Por: Paulo Ricardo Zargolin
Discussão é o mote de um novo tempo.
Tempo em que a verdade ganhou tons plurais.
Cada indivíduo anseia ter um pedaço de papel lavrado em cartório, com carimbos e selos de oficiais e oficialas, atestando para todos os fins que são donos da razão.
Diante disso, peguei-me refletindo: e se amanhã a nova polêmica da internet for concernente à cor celestial?
Vai haver o grupo que dirá, de forma infantilóide e taxativa, que “é azul, oras!”.
Outros argumentarão sobre as tonalidades e matizes que se intercalam a depender do clima, do horário, da posição relativa da Terra entre todos os corpos que a circundam.
Mas de nada adiantará.
As verdades se esconderão em bolhas e, embora milhares de meios digitais para interação — fóruns, redes sociais, aplicativos — sejam propostos como instrumentos para acelerar reflexões e consensos, não adiantará!

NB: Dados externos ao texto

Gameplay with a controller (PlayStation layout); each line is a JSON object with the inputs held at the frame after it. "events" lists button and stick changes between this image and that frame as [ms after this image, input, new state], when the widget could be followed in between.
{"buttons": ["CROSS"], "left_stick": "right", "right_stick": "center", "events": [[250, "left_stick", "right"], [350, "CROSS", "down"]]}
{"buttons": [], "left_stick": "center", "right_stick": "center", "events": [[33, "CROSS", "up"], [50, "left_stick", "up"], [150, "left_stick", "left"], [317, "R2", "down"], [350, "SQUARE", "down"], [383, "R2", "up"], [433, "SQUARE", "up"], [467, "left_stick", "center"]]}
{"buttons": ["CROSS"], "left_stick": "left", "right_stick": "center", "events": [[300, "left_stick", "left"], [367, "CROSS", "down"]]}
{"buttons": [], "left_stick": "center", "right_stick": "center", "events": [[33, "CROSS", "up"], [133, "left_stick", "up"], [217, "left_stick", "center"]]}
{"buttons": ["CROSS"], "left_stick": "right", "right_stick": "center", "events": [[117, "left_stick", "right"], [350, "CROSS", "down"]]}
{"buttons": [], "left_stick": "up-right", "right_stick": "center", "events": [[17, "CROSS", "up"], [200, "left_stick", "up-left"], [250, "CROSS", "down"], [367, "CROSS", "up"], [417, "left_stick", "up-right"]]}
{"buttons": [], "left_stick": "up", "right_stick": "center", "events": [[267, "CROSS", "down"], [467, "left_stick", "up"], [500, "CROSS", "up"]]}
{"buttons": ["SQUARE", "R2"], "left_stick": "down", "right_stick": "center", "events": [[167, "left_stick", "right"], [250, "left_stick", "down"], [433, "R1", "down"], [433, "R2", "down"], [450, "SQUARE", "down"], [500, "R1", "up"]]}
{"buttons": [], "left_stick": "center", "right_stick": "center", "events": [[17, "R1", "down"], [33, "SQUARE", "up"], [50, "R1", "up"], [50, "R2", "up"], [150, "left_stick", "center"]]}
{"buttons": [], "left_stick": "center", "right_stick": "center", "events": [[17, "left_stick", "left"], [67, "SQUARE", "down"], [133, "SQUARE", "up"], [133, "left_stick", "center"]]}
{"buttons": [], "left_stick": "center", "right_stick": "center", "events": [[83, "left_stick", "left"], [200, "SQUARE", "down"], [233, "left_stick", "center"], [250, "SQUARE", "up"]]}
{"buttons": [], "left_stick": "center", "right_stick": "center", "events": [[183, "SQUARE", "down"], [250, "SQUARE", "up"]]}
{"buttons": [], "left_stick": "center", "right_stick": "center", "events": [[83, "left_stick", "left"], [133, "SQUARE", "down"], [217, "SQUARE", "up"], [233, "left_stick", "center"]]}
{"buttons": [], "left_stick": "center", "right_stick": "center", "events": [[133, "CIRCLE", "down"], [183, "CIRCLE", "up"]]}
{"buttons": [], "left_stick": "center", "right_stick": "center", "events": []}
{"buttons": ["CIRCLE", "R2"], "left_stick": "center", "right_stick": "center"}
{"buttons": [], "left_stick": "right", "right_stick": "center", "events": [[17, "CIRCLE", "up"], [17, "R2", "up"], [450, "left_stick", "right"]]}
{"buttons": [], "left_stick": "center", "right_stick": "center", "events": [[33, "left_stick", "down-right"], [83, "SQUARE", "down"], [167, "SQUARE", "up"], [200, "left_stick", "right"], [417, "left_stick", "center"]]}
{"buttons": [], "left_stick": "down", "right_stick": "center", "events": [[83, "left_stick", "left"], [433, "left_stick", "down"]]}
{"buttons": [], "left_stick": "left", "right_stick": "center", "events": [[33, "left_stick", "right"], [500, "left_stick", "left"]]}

Como bandos de aves que, por alguma razão, perderam contato com o magnetismo planetário, os pensamentos únicos irão se reafirmando em abóbadas artificiais: de um lado, o ciano, defendido com todas as matizes e gritos ensurdecedores; e, do outro, a torcida da profusão de cores com as quais pode se pintar o céu.
E, sem consenso, dormiremos sob tons incoerentes de críticos e especialistas da última hora: “ninguém pode afirmar com precisão, pois o céu é quem decide sua própria cor.”